■ REQUIRED WORK
1. Answer these questions from the Simple Line documentation, one per line:
(a) What is the default value of max_cycles?
(b) What method assigns agents to target positions?
(c) When terminate_on_success is True, how close must every agent be to its assigned target position for the episode to end?
2. Copy the Simple Line documentation between "(-inf, inf)" and "clipped to [0, 2].", inclusive, swapping "landmarks" for "anchor points".
--- SUPPLIED PASSAGE Enclosed Below ---
Simple Line

This environment is part of the ”Learning Transferable Cooperative Behavior in Multi-Agent Teams” Paper.

Import

from mpe2 import simple_line_v1

Actions

Discrete/Continuous

Parallel API

Yes

Manual Control

No

Agents

agents= [agent_0, ..., agent_N-1]

Action Shape

(5)

Action Values

Discrete(5)/Box(0.0, 1.0, (5))

Observation Shape

(8)

Observation Values

(-inf, inf)

N agents must arrange themselves in a line between two landmarks. At reset, the two landmarks are placed at a fixed separation in a random direction; the ideal agent positions are evenly spaced along that line. Agents are assigned to target positions via bipartite matching (Hungarian algorithm). The shared reward is the negative mean distance from assigned positions, clipped to [0, 2].

Agent observations: [self_vel, self_pos, landmark_0_rel_pos, landmark_1_rel_pos]

Agent action space: [no_action, move_left, move_right, move_down, move_up]

Arguments

simple_line_v1.env(N=4, max_cycles=25, continuous_actions=False, terminate_on_success=False)

N: number of agents

max_cycles: number of frames until the episode terminates

continuous_actions: whether action spaces are discrete (default) or continuous

terminate_on_success: when True, the episode ends as soon as every agent is within 0.05 units of its assigned target position.

API

class mpe2.simple_line.simple_line.env(**kwargs)
class mpe2.simple_line.simple_line.raw_env(N=4, max_cycles=25, continuous_actions=False, render_mode=None, dynamic_rescaling=False, benchmark_data=False, terminate_on_success=False)
--- End of Enclosed SUPPLIED PASSAGE ---
--- SOURCE MATERIAL Enclosed Below ---
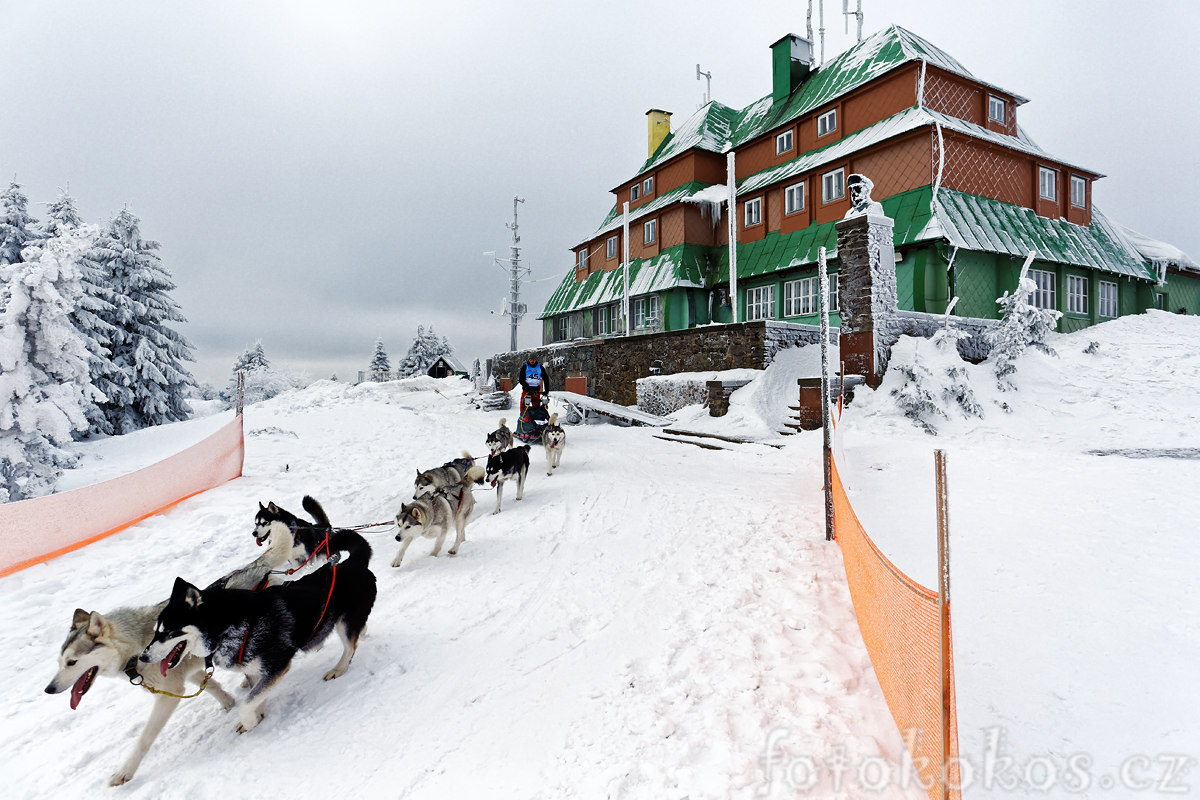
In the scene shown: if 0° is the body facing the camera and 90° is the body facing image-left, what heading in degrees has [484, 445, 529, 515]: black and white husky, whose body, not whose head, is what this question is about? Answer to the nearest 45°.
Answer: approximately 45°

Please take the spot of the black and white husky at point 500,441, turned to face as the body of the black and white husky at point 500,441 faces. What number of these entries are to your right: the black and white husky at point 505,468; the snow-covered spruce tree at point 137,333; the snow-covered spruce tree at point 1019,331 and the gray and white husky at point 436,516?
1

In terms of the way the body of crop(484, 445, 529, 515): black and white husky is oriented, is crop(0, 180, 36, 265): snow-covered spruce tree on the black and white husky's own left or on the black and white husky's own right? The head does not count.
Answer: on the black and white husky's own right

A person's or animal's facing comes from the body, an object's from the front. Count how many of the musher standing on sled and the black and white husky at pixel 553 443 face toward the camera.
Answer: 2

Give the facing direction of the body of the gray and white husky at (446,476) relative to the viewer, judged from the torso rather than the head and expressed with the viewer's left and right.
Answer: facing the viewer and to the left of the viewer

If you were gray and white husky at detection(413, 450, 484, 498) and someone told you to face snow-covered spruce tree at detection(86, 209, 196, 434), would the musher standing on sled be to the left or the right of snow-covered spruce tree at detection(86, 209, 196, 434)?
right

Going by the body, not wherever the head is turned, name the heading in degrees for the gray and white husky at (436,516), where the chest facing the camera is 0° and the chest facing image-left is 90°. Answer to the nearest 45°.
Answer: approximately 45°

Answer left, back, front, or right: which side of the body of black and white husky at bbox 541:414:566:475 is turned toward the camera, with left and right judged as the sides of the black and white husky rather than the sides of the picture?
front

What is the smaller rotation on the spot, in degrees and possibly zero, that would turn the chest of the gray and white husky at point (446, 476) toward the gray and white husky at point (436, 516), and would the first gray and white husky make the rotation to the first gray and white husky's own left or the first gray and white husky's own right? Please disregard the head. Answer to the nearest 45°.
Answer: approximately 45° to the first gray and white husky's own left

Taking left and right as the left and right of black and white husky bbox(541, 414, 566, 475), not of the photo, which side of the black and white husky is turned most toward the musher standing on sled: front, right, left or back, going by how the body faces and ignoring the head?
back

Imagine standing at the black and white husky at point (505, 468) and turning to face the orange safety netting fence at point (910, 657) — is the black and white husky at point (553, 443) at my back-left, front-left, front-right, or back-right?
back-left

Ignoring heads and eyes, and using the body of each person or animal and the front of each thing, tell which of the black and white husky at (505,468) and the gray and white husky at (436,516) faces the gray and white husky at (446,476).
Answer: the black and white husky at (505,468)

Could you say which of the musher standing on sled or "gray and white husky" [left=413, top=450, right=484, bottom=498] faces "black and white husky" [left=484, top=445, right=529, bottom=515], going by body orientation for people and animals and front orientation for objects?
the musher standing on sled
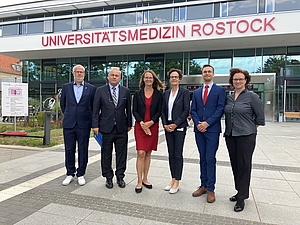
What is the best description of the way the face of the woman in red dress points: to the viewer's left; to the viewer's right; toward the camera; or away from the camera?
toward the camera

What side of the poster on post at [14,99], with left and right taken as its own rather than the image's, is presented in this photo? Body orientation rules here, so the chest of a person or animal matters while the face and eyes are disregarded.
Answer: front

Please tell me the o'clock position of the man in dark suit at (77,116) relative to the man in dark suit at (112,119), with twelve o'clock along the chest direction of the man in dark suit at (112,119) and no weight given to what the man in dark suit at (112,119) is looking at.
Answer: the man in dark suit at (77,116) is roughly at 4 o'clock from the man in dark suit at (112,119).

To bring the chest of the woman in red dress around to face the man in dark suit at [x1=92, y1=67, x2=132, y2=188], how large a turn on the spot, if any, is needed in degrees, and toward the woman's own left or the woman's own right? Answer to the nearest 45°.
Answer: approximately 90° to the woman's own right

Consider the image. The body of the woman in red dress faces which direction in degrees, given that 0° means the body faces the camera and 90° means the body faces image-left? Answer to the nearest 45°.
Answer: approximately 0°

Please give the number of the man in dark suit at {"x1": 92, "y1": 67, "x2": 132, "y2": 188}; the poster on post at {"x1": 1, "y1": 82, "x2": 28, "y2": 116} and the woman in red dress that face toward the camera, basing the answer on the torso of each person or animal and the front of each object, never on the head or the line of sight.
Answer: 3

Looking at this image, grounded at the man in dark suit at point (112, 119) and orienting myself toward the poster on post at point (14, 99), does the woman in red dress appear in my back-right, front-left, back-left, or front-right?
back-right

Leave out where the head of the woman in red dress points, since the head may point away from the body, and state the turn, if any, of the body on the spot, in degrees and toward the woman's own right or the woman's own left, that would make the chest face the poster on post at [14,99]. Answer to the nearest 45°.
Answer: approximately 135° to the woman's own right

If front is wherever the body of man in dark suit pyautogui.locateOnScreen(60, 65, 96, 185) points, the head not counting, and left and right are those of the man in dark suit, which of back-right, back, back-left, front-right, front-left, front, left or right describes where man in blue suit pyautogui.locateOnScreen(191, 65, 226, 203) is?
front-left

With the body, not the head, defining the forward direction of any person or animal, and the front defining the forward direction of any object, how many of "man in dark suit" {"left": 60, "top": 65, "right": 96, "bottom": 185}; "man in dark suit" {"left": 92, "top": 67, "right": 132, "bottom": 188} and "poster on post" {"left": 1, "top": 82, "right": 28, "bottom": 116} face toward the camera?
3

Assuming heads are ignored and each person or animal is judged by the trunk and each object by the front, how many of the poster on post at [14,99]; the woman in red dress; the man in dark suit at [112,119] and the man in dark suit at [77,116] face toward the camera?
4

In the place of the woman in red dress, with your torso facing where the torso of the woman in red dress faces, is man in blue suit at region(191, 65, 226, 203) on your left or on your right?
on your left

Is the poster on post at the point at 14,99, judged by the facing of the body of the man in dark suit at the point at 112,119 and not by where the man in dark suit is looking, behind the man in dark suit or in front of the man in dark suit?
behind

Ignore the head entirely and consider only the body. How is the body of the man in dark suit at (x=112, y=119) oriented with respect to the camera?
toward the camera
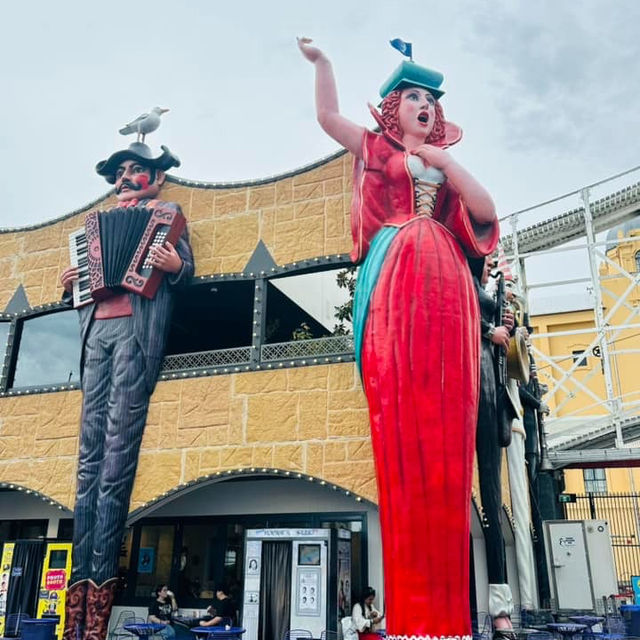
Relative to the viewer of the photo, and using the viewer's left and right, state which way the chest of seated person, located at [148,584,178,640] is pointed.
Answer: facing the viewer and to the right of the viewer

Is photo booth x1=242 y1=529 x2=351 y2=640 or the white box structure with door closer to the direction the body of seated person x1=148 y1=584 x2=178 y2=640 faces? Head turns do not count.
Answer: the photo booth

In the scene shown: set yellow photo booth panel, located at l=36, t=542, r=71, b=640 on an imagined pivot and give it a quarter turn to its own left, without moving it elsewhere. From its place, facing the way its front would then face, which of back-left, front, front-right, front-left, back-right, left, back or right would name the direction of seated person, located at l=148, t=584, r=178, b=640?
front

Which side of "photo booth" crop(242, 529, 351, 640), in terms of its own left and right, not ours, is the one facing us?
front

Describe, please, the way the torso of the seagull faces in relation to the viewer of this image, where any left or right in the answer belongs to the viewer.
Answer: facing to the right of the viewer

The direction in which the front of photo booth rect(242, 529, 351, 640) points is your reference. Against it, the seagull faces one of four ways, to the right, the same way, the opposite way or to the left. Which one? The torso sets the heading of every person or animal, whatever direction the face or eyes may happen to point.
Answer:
--- End of Enclosed SOURCE MATERIAL ---
■ ANSWERS TO THE TASKS
1.
(a) 25
(b) Bipartite matching (Hungarian algorithm)
(c) Within 0.05 units

2.
(-inf, inf)

N agents must arrange themselves in a line between two anchor points. At reset, the two anchor points are placed at a fixed separation in a random direction; the ideal agent positions are evenly spaced along that line. Agents are assigned to target positions via bipartite matching (Hungarian algorithm). The shared reward is the negative mean distance from assigned positions, clipped to [0, 2].